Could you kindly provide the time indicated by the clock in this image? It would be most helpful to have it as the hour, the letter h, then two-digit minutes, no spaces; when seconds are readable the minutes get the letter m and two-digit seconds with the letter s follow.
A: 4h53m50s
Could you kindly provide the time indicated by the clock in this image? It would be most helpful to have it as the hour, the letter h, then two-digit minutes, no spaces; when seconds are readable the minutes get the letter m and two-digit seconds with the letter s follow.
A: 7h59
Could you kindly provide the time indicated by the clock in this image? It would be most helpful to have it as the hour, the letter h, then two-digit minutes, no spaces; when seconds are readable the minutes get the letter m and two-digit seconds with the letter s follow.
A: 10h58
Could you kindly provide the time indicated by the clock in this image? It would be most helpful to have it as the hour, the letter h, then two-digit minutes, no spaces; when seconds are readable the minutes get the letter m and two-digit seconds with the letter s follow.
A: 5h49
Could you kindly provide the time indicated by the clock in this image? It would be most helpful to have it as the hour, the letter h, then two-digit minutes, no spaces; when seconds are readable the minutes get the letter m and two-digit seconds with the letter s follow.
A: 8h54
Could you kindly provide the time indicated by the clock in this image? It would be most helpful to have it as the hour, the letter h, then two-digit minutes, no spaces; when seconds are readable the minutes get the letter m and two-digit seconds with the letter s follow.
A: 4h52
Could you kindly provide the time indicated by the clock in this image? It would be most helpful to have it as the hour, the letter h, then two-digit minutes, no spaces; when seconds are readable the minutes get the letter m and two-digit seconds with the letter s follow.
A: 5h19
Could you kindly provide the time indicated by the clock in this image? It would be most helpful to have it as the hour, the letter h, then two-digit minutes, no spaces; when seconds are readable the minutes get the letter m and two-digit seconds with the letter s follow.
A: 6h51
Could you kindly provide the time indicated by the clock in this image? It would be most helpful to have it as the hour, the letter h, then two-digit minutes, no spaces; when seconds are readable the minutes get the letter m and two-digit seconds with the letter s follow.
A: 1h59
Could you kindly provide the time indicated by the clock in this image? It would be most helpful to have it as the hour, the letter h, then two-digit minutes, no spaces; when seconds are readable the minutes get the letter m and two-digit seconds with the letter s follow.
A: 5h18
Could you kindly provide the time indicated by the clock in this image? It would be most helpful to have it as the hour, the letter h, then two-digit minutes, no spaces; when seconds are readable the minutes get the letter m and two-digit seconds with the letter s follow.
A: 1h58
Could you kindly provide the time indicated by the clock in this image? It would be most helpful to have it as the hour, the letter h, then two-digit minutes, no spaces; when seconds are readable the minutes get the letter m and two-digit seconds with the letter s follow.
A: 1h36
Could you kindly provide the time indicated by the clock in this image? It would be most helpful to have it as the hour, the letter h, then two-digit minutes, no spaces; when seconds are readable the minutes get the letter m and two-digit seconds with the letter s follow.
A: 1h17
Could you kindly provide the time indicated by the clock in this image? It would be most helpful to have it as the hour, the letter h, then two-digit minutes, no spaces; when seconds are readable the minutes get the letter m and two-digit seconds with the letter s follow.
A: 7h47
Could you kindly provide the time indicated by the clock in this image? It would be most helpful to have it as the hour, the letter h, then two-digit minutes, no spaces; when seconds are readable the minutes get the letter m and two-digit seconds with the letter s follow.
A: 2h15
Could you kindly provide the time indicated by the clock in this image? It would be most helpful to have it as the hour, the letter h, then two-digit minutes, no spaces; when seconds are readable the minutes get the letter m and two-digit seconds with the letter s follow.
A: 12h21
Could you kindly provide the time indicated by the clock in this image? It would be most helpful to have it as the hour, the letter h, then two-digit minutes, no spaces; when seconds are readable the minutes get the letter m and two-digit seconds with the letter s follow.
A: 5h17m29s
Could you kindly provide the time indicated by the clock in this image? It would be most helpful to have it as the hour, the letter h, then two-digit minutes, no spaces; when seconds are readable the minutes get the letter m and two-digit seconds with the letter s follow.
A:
────────────────────────────────────────
**TASK INSTRUCTIONS**
Could you write out all of the records above, word for word?

**RESPONSE TO THIS TASK**
Could you kindly provide the time indicated by the clock in this image? It would be most helpful to have it as the hour, the letter h, then two-digit minutes, no spaces; when seconds are readable the minutes get the letter m and two-digit seconds with the letter s follow.
A: 4h53m50s
Could you kindly provide the time indicated by the clock in this image? It would be most helpful to have it as the hour, the letter h, then two-digit minutes, no spaces; when seconds are readable the minutes get the letter m and two-digit seconds with the letter s follow.
A: 7h59
Could you kindly provide the time indicated by the clock in this image? It would be most helpful to have it as the hour, the letter h, then two-digit minutes, no spaces; when seconds are readable the minutes get the letter m and two-digit seconds with the letter s follow.
A: 10h58
Could you kindly provide the time indicated by the clock in this image? It would be most helpful to have it as the hour, the letter h, then two-digit minutes, no spaces; when seconds are readable the minutes get the letter m and two-digit seconds with the letter s follow.
A: 5h49
Could you kindly provide the time indicated by the clock in this image? It would be most helpful to have it as the hour, the letter h, then two-digit minutes, no spaces; when seconds are readable the minutes get the letter m and two-digit seconds with the letter s follow.
A: 8h54
Could you kindly provide the time indicated by the clock in this image? It would be most helpful to have it as the hour, the letter h, then two-digit minutes, no spaces; when seconds are readable the minutes get the letter m and two-digit seconds with the letter s follow.
A: 4h52
Could you kindly provide the time indicated by the clock in this image? It would be most helpful to have it as the hour, the letter h, then two-digit minutes, no spaces; when seconds are readable the minutes get the letter m and two-digit seconds with the letter s follow.
A: 5h19
Could you kindly provide the time indicated by the clock in this image? It would be most helpful to have it as the hour, the letter h, then two-digit minutes, no spaces; when seconds are readable the minutes get the letter m and two-digit seconds with the letter s follow.
A: 6h51
Could you kindly provide the time indicated by the clock in this image? It would be most helpful to have it as the hour, the letter h, then two-digit minutes, no spaces; when seconds are readable the minutes get the letter m and two-digit seconds with the letter s follow.
A: 1h59
Could you kindly provide the time indicated by the clock in this image? It would be most helpful to have it as the hour, the letter h, then two-digit minutes, no spaces; when seconds are readable the minutes get the letter m and two-digit seconds with the letter s follow.
A: 5h18
Could you kindly provide the time indicated by the clock in this image? It would be most helpful to have it as the hour, the letter h, then two-digit minutes, no spaces; when seconds are readable the minutes get the letter m and two-digit seconds with the letter s follow.
A: 1h58
Could you kindly provide the time indicated by the clock in this image? It would be most helpful to have it as the hour, the letter h, then two-digit minutes, no spaces; when seconds are readable the minutes get the letter m and two-digit seconds with the letter s follow.
A: 1h36
Could you kindly provide the time indicated by the clock in this image? It would be most helpful to have it as the hour, the letter h, then two-digit minutes, no spaces; when seconds are readable the minutes get the letter m and two-digit seconds with the letter s follow.
A: 1h17
Could you kindly provide the time indicated by the clock in this image? It would be most helpful to have it as the hour, the letter h, then two-digit minutes, no spaces; when seconds are readable the minutes get the letter m and two-digit seconds with the letter s follow.
A: 7h47
Could you kindly provide the time indicated by the clock in this image? It would be most helpful to have it as the hour, the letter h, then two-digit minutes, no spaces; when seconds are readable the minutes get the letter m and two-digit seconds with the letter s follow.
A: 2h15
Could you kindly provide the time indicated by the clock in this image? It would be most helpful to have it as the hour, the letter h, then two-digit minutes, no spaces; when seconds are readable the minutes get the letter m and two-digit seconds with the letter s follow.
A: 12h21
Could you kindly provide the time indicated by the clock in this image? It would be most helpful to have it as the hour, the letter h, then two-digit minutes, no spaces; when seconds are readable the minutes get the letter m and two-digit seconds with the letter s follow.
A: 5h17m29s
Could you kindly provide the time indicated by the clock in this image? It would be most helpful to have it as the hour, the letter h, then two-digit minutes, no spaces; when seconds are readable the minutes get the letter m and two-digit seconds with the letter s follow.
A:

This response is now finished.